[SPARK-25299] A Discussion About Shuffle Metadata Tracking

classic Classic list List threaded Threaded
1 message Options
Reply | Threaded
Open this post in threaded view

[SPARK-25299] A Discussion About Shuffle Metadata Tracking

Matt Cheah-2

Hi everyone,


A working group in the community have been having ongoing discussions regarding how we can allow for flexible storage solutions for shuffle data that is compatible with containerized systems, more resilient to node failures, and can support disaggregated storage architectures.


One of the core challenges we have been trying to overcome is navigating the space of shuffle metadata tracking, and reasoning about how we approach recomputing lost shuffle blocks in the case when the shuffle file storage system is not resilient.


I have written a design document on the subject, and a proposed set of APIs to fix it. These should be considered as part of the APIs for SPARK-25299. Once we have reached some common conclusion on the proper APIs to build, I can modify the original SPARK-25299 SPIP to reflect the choices we’ve made.
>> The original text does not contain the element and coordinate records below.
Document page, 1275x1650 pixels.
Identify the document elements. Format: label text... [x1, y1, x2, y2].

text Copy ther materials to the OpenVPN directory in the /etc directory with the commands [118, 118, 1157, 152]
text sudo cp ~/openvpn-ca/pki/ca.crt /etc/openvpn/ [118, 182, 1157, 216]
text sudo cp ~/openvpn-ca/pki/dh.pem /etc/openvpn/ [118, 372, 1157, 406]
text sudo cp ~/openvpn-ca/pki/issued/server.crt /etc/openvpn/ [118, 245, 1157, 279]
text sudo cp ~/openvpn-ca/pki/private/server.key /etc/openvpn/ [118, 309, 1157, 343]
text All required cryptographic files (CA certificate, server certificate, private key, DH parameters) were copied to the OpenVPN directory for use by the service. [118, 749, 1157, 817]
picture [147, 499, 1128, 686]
But I wanted to write more extensively on this topic separately to encourage focused discussion on this subset of the problem space.


You can find the design document here: https://docs.google.com/document/d/1Aj6IyMsbS2sdIfHxLvIbHUNjHIWHTabfknIPoxOrTjk/edit?usp=sharing


If you would like to catch up on the discussions we have had so far, I give some background to the subject matter and have linked to other relevant design documents and discussion threads in this document.


Feedback is definitely appreciated – I acknowledge that this is a fairly complex space with lots of potential viable options, so I’m looking forward to engaging with dialogue moving forward.




-Matt Cheah